As the saying goes, a true Entrepreneur is as committed as a pig at a bacon and eggs breakfast. Everyone else is just making a contribution. And he knows he’s got to "break a few eggs to get this turkey to fly". Even if they are other people’s eggs, so to speak. Most entrepreneurs are risk takers. Many Entrepreneurs hang glide. And still others are betting against another Kiss reunion tour. What separates a successful entrepreneur from the garden variety is his or her ability to get others to believe in a bigger vision. As Bill "Herbert" Gates often says, "A chicken in every pot and a PC on every desk running nothing but Microsoft Software".

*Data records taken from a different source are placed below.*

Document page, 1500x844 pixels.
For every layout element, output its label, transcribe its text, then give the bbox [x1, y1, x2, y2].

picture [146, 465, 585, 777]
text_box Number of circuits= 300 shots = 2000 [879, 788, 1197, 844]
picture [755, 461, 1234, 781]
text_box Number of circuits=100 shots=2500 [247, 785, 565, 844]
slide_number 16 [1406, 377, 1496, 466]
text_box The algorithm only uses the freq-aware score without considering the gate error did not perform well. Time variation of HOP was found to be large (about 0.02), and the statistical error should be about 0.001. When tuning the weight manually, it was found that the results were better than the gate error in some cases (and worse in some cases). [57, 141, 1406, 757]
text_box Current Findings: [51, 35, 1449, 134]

Not surprisingly there are a lot of so-called serial entrepreneurs. These are individuals who successfully create a company and then go on to do it again. Think of them as Entrepreneurotics. For example, Jim Clark founded Silicon Graphics and later after he was ousted, Netscape Communications. This was followed by WebMD, MyCFO.com and a host of other companies. Netscape, for example, generated revenues of over $600 million per year and had a market capitalization or value of over $6.5 billion. Unfortunately, expenses were something like a billion dollars per year. So Jim Clark got fired from that gig also. Still it was good while it lasted and Jim Clark is one of few Entrepreneurs who founded three billion dollar companies and managed to get fired from every single one.
One important rule of thumb: If you’re going to fail, fail big. And preferably using someone else’s money. There’s nothing like a few hundred million in debt to keep the bankers interested.